As people eagerly click on a video on YouTube, an unwanted 20-second advertisement pops up.
You impatiently watch the timer go down, waiting for it to be over. 5, 4, 3, 2, 1. Skip.
Advertisements are created to entice audiences to invest in their product, but sometimes it does quite the opposite. Persistent commercials can get beyond irritating when you have to see the same annoying ad over and over again.
However, when consumers are looking to buy a product, we often turn to past customers to decide if we should buy the product or not.
Buyers tend to rely on the company’s customer reviews rather than the advertisements because of personal experience and false advertisement.
Let’s say you are looking for a phone, one that would last you a fair amount of time and is worth it for its price. There is a huge variety of smartphones to choose from and reviews from customers definitely help condense the search.

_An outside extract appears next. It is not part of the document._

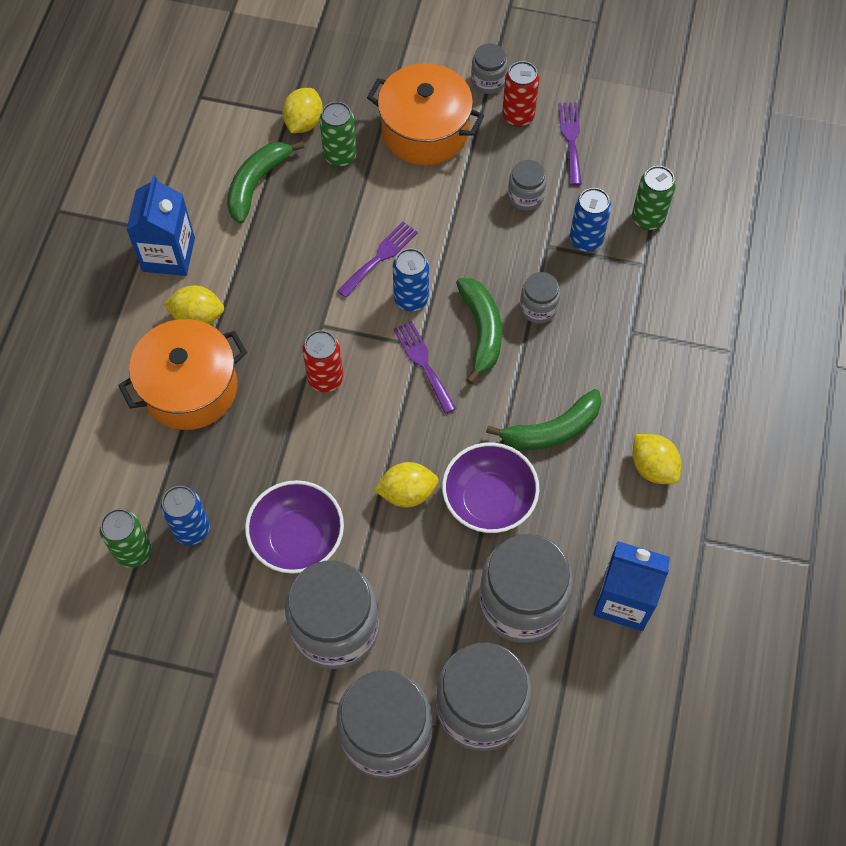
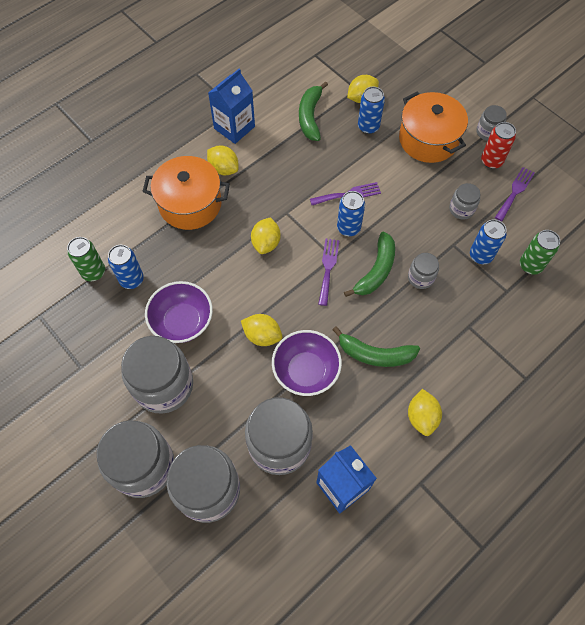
camera: 35 degrees right, 0 degrees up
green banana [227,141,304,224] -> green banana turned 60 degrees counterclockwise [299,81,328,141]
red can [302,330,343,392] -> yellow lemon [251,217,281,254]
green can [319,102,357,167] -> blue can [358,87,385,134]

According to Craig Bloem, he states that 91% of people regularly or occasionally read online reviews and 84% trust online reviews as much as a personal recommendation.
And they make that decision quickly: 68% form an opinion after reading between one and six online reviews, according to Inc.
In online reviews customers can be honest about the product and give their full opinion as well as pros and cons. They have personal and hands-on experience with the commodity itself, and some may argue that there is nothing more helpful than true background knowledge of products.
Companies don’t judge these reviews as they are critiques which companies can use to better their product, and shoppers reading these reviews use them to better their search for the product.
When people have the power to voice their opinion, even when it’s a small critique on a makeup product, they benefit all.
Compared to customer reviews, company ads are often misleading to enhance products. Large food chain commercials are a great example of this.
When food ads are aired on television it isn’t very difficult for audiences to tell the difference between what is actually sold and what is shown on screens. It is very common for advertisers to add features that would make fast food more appealing to consumers.
According to Bright Side, companies use spray on deodorant to “add shine to fruit” and dish soap in beer, milk or coffee to create “a stable foam that looks natural and attractive.”
Establishments use these deceitful techniques to fool audiences for their own profit. This forces consumers to rely on reviews to pick what to eat for dinner.
There was a time when advertisements were very popular amongst the population.
However, ads have become more outdated. We now depend on customer reviews to choose where we would like to invest our money because there is nothing more powerful than the voice of the people.